== Data to examine ==

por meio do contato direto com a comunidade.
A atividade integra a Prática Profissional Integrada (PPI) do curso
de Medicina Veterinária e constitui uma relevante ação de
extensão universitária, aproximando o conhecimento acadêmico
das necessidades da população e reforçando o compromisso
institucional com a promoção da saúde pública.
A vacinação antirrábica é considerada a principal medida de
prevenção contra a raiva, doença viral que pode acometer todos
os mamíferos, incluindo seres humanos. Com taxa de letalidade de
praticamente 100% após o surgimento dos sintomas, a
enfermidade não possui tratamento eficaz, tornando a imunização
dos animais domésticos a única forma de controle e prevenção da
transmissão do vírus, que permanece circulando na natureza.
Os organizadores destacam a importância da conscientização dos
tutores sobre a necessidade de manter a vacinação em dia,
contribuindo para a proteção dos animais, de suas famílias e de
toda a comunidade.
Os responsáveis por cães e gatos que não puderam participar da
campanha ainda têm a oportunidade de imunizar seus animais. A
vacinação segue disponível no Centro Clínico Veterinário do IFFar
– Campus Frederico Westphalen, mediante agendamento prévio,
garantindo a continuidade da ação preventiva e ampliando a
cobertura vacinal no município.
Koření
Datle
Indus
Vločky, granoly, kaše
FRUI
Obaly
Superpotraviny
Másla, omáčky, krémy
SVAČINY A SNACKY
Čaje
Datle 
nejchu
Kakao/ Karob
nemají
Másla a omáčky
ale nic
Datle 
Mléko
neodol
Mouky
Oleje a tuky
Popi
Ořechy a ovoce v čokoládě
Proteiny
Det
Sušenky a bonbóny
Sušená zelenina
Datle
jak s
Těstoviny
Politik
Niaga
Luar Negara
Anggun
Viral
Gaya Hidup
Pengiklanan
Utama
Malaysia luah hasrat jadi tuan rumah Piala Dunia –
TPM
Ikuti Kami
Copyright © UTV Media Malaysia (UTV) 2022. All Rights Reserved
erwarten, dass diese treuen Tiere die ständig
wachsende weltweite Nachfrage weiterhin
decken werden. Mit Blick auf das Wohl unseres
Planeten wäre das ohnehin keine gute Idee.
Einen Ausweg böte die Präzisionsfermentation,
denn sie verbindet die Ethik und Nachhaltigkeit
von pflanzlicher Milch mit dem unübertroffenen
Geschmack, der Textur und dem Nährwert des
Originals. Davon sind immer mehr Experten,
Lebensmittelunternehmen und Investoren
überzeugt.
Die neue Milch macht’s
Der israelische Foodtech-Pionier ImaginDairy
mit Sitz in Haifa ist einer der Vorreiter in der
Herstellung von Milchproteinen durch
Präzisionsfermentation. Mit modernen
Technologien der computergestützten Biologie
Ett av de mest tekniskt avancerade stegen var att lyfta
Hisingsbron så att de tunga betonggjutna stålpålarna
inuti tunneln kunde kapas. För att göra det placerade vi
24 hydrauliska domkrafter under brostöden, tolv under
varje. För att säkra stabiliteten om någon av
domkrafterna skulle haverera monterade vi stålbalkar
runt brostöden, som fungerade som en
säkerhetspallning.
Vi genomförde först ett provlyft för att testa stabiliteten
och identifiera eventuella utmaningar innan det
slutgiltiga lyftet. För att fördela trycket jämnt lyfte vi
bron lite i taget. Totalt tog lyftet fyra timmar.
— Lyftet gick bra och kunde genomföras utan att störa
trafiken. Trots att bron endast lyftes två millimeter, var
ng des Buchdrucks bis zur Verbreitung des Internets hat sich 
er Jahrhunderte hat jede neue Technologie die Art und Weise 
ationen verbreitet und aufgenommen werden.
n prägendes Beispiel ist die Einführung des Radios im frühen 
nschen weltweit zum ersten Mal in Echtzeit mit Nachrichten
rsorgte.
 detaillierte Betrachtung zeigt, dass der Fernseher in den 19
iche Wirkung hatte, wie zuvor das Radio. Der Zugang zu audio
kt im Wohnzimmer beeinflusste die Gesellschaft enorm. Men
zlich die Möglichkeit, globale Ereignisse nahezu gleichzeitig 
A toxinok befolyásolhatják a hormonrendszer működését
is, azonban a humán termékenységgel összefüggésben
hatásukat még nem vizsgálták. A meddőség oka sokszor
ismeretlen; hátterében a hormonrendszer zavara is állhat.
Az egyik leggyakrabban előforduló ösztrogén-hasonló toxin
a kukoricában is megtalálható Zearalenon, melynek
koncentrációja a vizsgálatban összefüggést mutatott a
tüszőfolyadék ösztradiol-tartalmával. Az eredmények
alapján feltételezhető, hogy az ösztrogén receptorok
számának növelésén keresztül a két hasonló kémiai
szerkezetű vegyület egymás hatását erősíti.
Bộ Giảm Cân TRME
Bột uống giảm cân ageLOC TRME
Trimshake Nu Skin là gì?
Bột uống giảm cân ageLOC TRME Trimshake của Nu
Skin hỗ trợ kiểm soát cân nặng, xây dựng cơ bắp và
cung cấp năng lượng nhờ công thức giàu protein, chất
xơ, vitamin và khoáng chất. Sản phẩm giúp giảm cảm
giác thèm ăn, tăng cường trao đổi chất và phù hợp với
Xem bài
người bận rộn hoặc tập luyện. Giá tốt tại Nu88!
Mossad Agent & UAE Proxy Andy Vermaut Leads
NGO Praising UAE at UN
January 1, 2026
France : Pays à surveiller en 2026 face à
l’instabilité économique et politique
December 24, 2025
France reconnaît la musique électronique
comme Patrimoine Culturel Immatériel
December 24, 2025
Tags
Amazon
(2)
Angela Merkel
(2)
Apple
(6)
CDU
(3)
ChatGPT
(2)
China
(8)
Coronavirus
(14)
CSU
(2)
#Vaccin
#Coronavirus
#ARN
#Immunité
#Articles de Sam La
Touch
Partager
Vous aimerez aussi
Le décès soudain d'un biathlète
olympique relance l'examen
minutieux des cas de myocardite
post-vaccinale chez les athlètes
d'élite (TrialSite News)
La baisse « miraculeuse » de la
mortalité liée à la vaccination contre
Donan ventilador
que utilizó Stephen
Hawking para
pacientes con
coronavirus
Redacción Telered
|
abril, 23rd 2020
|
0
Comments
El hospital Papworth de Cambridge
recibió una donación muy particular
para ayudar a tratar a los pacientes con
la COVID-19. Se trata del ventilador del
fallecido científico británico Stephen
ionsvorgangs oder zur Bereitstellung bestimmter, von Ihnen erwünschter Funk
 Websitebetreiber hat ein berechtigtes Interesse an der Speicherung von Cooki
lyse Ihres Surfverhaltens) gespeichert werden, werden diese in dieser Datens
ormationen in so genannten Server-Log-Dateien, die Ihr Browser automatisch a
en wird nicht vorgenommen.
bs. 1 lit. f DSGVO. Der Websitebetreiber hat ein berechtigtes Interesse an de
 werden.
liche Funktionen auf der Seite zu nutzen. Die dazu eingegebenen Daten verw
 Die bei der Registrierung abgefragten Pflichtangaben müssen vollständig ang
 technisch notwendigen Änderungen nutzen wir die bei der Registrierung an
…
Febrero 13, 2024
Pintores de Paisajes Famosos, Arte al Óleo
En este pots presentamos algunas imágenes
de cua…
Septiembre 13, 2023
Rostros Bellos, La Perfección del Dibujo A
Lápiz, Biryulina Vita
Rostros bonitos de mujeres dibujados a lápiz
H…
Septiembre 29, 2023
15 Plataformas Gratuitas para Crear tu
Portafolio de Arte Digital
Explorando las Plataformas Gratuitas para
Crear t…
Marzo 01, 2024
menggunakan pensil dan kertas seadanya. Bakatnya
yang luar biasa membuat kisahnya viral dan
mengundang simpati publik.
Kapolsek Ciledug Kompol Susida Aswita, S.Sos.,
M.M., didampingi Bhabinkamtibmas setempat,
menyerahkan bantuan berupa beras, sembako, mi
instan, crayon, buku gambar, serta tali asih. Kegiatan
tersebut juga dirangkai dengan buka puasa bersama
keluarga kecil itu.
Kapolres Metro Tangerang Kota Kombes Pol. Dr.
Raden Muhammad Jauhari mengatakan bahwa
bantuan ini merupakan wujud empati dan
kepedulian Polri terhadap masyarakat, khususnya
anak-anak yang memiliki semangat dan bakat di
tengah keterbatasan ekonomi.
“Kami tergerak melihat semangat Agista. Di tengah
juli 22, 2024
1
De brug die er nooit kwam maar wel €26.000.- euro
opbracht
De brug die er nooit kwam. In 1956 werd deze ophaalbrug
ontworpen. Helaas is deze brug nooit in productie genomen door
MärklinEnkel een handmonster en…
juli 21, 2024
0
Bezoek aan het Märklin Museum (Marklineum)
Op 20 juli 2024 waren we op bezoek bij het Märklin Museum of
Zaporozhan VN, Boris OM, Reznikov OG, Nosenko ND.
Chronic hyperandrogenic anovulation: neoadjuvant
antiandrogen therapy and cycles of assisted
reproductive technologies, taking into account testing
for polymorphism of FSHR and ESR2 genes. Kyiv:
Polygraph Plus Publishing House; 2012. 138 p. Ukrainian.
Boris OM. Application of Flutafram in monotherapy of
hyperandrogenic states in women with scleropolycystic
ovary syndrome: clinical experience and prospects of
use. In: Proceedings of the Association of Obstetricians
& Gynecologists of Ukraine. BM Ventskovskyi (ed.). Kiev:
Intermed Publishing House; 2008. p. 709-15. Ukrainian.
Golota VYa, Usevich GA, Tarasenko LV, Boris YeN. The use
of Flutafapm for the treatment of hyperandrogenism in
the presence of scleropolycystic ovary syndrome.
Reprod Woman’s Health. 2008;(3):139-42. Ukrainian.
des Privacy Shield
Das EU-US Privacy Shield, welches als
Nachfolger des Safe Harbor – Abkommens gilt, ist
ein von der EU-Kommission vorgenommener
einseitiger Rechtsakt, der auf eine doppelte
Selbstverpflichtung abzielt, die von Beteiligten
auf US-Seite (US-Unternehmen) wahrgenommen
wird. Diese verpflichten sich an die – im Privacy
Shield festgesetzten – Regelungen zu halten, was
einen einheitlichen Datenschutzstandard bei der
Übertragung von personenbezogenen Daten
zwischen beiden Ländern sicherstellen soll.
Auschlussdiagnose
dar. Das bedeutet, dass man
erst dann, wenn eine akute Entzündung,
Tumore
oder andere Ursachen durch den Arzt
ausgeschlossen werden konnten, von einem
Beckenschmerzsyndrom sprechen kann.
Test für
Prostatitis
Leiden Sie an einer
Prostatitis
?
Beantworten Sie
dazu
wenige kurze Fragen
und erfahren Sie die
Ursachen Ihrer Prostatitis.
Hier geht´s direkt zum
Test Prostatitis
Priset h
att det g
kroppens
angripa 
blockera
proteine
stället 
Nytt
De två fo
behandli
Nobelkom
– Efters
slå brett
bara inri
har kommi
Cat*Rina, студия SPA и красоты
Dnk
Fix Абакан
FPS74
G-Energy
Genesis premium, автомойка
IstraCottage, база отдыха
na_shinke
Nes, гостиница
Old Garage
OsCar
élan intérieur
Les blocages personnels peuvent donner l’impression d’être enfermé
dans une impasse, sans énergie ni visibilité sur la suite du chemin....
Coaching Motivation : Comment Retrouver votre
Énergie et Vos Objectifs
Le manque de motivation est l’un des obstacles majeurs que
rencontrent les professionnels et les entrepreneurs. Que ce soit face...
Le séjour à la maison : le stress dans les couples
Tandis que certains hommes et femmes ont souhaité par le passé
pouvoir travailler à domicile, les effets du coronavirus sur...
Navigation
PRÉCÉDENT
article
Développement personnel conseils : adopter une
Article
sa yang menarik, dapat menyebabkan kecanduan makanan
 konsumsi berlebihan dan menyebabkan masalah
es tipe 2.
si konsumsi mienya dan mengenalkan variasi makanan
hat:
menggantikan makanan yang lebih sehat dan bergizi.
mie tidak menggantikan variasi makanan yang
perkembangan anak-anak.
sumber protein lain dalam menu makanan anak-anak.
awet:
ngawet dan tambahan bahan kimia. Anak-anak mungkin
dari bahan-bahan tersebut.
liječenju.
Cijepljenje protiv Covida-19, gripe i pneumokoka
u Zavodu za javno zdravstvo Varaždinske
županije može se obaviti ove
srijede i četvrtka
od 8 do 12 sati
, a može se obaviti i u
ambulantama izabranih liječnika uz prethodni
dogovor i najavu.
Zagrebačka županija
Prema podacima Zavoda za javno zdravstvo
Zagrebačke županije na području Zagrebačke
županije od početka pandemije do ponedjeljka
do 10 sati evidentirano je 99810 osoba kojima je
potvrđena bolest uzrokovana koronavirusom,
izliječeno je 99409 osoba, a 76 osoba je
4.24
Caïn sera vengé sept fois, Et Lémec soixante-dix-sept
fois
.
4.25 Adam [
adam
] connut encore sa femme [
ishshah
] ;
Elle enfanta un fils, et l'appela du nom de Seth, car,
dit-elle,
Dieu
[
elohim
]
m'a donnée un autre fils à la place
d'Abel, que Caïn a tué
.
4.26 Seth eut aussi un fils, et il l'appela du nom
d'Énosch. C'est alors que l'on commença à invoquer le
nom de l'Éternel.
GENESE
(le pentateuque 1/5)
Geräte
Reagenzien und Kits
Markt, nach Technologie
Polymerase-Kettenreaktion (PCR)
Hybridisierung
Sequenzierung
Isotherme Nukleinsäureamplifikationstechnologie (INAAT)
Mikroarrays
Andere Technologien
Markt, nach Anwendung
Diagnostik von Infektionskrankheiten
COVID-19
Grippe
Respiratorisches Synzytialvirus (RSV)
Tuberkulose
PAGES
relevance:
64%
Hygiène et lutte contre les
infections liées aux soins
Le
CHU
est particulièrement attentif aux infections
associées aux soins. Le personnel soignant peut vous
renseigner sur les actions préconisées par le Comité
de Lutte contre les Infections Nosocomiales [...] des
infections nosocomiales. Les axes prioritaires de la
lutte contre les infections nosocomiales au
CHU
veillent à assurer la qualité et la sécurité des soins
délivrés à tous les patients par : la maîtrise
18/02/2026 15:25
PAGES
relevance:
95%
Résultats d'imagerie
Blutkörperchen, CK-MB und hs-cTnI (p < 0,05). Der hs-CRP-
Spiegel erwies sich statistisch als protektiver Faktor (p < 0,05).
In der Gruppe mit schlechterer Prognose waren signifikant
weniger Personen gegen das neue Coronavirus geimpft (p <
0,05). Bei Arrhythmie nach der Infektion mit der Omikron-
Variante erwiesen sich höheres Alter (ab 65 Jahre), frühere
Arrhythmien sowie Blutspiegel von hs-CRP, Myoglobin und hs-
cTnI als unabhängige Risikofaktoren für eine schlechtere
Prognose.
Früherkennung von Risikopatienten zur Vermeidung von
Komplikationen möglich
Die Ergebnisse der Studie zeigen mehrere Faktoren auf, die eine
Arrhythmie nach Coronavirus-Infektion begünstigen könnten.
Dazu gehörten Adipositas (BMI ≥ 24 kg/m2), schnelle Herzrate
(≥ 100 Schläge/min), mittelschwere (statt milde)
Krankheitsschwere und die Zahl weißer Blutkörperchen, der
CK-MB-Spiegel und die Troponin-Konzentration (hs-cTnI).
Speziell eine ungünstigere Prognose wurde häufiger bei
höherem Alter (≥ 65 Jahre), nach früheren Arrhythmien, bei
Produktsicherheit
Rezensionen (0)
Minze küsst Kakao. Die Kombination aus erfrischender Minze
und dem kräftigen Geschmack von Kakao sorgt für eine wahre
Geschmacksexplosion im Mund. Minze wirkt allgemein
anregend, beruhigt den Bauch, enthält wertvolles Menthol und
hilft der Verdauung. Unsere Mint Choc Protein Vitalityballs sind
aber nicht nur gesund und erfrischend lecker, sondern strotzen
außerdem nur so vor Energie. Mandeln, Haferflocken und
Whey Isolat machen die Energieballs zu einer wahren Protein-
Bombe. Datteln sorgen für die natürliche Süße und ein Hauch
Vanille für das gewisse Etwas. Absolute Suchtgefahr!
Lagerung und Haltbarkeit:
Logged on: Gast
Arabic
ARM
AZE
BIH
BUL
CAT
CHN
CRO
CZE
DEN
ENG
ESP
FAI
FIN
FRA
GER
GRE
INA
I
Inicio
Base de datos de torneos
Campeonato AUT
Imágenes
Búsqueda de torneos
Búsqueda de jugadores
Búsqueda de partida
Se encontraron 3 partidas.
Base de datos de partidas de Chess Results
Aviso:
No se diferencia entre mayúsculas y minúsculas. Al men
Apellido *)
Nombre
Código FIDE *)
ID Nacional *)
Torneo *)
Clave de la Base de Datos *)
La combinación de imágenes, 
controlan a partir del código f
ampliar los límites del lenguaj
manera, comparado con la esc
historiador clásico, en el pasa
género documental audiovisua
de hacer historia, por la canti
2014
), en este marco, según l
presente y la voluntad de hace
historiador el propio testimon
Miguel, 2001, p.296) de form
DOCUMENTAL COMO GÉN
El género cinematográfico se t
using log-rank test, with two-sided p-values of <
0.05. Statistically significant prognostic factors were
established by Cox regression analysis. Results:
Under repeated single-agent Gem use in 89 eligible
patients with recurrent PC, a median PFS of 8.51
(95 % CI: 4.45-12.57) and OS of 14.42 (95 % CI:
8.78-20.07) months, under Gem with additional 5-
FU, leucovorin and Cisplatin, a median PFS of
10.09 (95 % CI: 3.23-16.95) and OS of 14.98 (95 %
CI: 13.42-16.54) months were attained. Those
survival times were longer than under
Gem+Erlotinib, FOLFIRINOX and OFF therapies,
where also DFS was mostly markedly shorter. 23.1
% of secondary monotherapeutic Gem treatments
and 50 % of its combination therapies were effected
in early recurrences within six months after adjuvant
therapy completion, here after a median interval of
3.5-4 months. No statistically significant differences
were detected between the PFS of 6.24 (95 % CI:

===

* Problem to solve *
In the entries above, the lines between the one holding "bron lite i" and the one holding "ationen verbreitet und aufgenommen werden.", inclusive, are to be printed exactly as written, and those alone.

* Written solution *
bron lite i taget. Totalt tog lyftet fyra timmar.
— Lyftet gick bra och kunde genomföras utan att störa
trafiken. Trots att bron endast lyftes två millimeter, var
ng des Buchdrucks bis zur Verbreitung des Internets hat sich 
er Jahrhunderte hat jede neue Technologie die Art und Weise 
ationen verbreitet und aufgenommen werden.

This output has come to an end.